» **The problem**:
Copy exactly the lines from the first line of the records below through the line containing "Ďalšie články od tohto blogera", including both, and nothing else.

» **Source records**:
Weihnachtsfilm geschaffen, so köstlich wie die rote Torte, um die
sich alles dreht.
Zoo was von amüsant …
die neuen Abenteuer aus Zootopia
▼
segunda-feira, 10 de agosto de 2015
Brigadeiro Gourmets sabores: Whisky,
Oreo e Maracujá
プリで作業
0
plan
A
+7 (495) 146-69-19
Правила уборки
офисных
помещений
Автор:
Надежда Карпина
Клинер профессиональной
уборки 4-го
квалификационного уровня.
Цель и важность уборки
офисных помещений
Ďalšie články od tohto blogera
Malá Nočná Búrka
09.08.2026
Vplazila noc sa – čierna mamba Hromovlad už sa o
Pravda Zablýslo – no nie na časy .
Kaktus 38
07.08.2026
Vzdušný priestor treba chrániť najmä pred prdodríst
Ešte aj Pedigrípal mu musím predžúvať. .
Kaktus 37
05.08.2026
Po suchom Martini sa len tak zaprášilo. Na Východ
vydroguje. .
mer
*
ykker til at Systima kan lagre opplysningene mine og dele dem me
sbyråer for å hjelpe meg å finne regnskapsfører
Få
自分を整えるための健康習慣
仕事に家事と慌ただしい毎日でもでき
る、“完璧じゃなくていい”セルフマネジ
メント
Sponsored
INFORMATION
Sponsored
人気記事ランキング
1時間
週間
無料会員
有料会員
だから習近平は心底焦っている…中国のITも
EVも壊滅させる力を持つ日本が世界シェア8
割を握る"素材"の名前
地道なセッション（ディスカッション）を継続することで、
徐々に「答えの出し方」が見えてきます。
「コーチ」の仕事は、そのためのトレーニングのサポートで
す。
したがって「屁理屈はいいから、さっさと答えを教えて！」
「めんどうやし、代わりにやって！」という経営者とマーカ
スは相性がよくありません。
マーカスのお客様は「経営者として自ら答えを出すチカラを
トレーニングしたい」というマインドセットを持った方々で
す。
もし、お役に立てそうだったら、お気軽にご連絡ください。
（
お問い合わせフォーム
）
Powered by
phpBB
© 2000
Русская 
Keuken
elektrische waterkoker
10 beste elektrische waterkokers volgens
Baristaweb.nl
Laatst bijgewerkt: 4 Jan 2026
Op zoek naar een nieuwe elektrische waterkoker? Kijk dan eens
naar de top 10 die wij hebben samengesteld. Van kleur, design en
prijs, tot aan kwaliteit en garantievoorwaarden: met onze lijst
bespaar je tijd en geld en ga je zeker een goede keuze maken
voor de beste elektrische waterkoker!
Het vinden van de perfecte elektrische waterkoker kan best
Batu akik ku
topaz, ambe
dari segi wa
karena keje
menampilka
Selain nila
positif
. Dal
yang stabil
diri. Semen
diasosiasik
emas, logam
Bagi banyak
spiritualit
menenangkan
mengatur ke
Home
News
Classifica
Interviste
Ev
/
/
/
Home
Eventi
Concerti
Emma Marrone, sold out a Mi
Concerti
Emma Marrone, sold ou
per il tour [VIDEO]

» **Answer box**:
Weihnachtsfilm geschaffen, so köstlich wie die rote Torte, um die
sich alles dreht.
Zoo was von amüsant …
die neuen Abenteuer aus Zootopia
▼
segunda-feira, 10 de agosto de 2015
Brigadeiro Gourmets sabores: Whisky,
Oreo e Maracujá
プリで作業
0
plan
A
+7 (495) 146-69-19
Правила уборки
офисных
помещений
Автор:
Надежда Карпина
Клинер профессиональной
уборки 4-го
квалификационного уровня.
Цель и важность уборки
офисных помещений
Ďalšie články od tohto blogera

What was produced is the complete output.